This is a bill in the U.S. Congress originating in the House of Representatives ("H.R."). A bill must be passed by both the House and Senate and then be signed by the President before it becomes law.

Bill numbers restart from 1 every two years. Each two-year cycle is called a session of Congress. This bill was created in the 109th Congress, in 2005-2006.

The titles of bills are written by the bill's sponsor and are a part of the legislation itself. GovTrack does not editorialize bill summaries.

2005-2006

Summaries

Congressional Research Service Summary

The following summary was written by the Congressional Research Service, a well-respected nonpartisan arm of the Library of Congress. GovTrack did not write and has no control over these summaries.

3/8/2006--Introduced.
Internet Free Speech Protection Act of 2006 - Amends the Federal Election Campaign Act of 1971 (FECA) to exclude any communication made over the Internet, with certain exceptions, from the meaning of a public communication subject to FECA requirements.
Subjects to FECA requirements, however, any communication: (1) placed by a person on another person’s website, if the aggregate amount spent for such communications exceeds $5,000 during the calendar year; (2) made by a state, district, or local committee of a political party; (3) made by any political committee; or (4) made by any person other than a corporation whose principal purpose is operating an online discussion forum, or disseminating social or political ideas or commentary through operation of a website, web log, podcast, or other similar forms of Internet communication, and which is not established, financed, maintained or controlled by a labor organization or by another corporation without such a principal purpose.
Revises the reporting requirements for individuals making independent expenditures in a calendar year to exclude from the aggregate amount or value of such expenditures an annual aggregate of $5,000 for communications made over the Internet.
Revises the requirements for disclaimers on unauthorized advertisements and solicitations to exempt from such requirements any communication made over the Internet by an individual during any calendar year for which the aggregate amount paid by the individual for such communications does not exceed $5,000.
Revises requirements for the determination of what constitutes a political committee on the basis of certain expenditures.

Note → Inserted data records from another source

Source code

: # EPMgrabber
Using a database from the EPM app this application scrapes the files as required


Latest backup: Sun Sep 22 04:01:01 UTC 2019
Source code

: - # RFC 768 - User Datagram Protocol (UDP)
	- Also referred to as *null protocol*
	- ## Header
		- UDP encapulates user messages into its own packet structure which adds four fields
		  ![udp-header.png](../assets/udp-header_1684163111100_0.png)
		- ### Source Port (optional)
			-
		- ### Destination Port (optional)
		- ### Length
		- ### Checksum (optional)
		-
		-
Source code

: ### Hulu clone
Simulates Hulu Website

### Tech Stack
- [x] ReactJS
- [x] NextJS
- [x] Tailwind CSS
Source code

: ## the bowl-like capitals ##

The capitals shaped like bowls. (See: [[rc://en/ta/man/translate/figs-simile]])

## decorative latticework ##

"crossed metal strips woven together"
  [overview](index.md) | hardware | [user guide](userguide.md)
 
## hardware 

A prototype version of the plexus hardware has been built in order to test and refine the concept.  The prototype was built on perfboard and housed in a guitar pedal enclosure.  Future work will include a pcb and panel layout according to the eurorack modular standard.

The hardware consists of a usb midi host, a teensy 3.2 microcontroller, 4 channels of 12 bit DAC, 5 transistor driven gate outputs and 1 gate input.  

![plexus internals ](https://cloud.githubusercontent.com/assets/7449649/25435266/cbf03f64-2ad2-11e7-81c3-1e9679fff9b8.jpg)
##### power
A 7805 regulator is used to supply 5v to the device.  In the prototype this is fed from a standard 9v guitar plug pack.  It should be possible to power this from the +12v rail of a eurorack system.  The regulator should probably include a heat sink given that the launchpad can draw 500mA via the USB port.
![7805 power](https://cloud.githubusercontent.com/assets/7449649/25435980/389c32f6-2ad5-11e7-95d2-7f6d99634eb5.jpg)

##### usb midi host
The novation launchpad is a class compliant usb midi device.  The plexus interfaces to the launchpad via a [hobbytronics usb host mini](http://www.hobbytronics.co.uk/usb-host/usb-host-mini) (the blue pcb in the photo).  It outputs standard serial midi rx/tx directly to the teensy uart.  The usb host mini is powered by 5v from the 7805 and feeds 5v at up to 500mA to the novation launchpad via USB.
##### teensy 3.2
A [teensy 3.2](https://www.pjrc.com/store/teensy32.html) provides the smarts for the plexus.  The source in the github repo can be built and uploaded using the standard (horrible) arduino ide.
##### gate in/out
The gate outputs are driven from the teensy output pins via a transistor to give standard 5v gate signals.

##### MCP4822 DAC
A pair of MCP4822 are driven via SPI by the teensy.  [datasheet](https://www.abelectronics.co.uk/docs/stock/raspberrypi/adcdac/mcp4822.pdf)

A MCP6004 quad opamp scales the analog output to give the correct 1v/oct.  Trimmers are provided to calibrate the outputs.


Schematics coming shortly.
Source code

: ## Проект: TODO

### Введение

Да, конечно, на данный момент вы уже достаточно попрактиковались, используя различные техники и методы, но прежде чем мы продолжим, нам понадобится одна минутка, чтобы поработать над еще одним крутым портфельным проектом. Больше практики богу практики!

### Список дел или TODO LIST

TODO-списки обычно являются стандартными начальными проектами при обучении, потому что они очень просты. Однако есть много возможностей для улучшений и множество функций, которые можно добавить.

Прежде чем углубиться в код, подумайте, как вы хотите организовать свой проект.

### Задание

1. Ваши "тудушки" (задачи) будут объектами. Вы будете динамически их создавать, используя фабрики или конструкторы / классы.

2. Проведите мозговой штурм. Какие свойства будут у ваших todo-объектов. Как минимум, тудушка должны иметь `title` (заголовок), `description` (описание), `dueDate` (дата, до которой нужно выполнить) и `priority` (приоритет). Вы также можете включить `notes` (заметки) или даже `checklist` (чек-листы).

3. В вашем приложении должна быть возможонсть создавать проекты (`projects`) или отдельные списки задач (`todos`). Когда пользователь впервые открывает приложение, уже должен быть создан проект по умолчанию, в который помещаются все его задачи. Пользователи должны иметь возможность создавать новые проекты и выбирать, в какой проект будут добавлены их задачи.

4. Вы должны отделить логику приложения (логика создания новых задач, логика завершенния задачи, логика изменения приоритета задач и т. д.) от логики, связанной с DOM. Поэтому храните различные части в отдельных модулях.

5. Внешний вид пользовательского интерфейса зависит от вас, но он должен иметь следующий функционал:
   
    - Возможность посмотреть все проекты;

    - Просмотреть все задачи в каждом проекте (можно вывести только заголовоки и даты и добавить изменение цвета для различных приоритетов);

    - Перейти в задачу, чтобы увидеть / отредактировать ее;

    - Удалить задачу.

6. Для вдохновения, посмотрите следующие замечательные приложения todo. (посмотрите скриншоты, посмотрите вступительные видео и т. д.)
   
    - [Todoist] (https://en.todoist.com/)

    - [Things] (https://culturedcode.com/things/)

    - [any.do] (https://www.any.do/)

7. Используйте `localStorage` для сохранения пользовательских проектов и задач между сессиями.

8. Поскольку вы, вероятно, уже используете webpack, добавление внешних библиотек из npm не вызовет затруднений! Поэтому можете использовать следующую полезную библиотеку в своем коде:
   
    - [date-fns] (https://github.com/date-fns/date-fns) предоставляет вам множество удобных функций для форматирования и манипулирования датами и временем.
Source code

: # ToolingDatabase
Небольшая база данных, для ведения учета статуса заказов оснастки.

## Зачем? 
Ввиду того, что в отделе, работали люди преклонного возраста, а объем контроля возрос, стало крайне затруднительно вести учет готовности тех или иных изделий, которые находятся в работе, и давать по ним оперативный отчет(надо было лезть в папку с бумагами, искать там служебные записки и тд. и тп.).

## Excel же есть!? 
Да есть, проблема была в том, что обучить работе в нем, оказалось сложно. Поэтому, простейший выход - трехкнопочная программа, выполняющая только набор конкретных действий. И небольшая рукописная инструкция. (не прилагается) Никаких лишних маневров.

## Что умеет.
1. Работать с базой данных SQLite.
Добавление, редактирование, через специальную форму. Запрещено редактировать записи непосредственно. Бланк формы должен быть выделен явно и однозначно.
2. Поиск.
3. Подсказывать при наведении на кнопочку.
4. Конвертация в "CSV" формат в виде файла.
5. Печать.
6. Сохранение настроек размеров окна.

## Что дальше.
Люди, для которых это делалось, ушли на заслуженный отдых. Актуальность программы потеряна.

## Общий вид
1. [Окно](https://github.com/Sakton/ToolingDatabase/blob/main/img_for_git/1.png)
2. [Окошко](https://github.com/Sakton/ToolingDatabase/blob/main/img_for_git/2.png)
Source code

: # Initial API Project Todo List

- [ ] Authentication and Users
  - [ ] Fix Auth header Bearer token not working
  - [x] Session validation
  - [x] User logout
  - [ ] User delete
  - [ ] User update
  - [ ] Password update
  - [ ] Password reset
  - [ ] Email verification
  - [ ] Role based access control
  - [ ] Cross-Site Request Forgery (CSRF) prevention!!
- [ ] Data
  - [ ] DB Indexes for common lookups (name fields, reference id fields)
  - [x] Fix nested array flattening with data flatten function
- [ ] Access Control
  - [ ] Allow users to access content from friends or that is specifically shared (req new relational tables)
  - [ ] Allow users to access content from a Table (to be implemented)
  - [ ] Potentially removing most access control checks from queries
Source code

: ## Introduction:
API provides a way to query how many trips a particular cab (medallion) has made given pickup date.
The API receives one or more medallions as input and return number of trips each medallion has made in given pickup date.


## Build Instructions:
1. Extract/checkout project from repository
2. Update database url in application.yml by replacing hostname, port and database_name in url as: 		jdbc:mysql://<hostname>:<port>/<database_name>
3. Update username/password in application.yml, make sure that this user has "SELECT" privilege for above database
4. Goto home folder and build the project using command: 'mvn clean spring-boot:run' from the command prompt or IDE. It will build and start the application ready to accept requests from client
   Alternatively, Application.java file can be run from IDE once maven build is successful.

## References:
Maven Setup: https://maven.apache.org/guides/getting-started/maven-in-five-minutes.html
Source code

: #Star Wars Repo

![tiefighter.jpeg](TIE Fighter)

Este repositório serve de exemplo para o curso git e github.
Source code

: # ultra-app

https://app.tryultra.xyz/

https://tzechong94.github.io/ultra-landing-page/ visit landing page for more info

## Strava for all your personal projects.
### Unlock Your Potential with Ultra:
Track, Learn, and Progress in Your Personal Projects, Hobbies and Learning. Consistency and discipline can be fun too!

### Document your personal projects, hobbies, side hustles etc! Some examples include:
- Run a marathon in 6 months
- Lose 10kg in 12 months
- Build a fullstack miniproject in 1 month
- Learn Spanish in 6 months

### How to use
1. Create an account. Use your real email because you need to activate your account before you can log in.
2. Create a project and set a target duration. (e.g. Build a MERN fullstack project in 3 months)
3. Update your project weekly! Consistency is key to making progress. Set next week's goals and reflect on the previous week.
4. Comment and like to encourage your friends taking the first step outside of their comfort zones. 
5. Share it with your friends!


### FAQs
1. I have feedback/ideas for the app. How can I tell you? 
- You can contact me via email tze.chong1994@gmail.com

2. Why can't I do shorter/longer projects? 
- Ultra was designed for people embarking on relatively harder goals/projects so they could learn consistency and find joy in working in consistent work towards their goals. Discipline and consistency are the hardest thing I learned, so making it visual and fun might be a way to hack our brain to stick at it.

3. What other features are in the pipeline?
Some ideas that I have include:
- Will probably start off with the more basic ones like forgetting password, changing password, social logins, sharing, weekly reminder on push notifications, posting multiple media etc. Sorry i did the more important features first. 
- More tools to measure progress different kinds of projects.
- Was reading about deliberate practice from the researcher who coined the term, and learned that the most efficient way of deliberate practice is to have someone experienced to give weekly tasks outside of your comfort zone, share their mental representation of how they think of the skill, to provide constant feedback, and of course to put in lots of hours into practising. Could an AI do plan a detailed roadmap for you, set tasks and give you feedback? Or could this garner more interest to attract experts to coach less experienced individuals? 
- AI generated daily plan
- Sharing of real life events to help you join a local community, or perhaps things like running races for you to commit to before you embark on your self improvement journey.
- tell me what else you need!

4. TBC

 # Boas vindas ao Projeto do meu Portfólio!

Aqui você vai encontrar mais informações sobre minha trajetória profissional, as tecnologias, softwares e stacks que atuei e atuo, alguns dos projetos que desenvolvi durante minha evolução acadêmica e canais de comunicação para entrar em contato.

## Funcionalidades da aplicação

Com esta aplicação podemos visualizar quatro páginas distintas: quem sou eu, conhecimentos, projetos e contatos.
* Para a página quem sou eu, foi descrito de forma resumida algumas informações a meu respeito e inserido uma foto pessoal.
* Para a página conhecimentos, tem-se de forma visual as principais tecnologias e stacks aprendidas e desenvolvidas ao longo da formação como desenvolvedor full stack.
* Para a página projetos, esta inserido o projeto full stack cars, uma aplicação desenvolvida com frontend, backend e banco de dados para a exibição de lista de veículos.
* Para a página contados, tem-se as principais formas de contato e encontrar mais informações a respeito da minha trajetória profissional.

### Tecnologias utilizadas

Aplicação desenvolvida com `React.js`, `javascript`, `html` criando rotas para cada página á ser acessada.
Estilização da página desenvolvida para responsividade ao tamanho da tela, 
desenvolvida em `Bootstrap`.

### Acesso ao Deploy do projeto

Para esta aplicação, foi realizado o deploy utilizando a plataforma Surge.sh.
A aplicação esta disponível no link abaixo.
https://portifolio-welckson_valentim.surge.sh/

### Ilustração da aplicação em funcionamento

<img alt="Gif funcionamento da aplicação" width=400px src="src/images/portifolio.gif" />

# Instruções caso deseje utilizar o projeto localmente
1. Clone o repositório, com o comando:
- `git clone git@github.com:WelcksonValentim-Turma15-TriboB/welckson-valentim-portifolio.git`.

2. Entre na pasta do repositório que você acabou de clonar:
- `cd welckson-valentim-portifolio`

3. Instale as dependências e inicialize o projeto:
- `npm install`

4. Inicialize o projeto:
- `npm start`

Excludes from the determination of such expenditures up to an annual aggregate amount of $10,000 for Internet-related expenses, such as those for Internet access and hosting services, creation of an Internet site, and creating, hosting, or participating in an online discussion using blogging or other software.
Revises the meaning of expenditure to exclude expenses for any news story, commentary, or editorial distributed through an Internet site or service from treatment as expenditures of stories and commentaries appearing in media, unless such media are owned or controlled by any political party, political committee, or candidate.
Requires an annual inflation adjustment to any amounts relating to disclaimers in communications made over the Internet or to the exclusion of: (1) expenditures on Internet communications from the determination of the threshold for registration of political committees; (2) Internet communications from treatment as public communications; or (3) expenditures on Internet communications from the determination of the threshold for the filing of reports on independent expenditures.
Directs the Federal Election Commission to publish a single policy guideline in plain language for the use of individuals engaging in online communications about FECA rules and regulations applicable to individual Internet activity.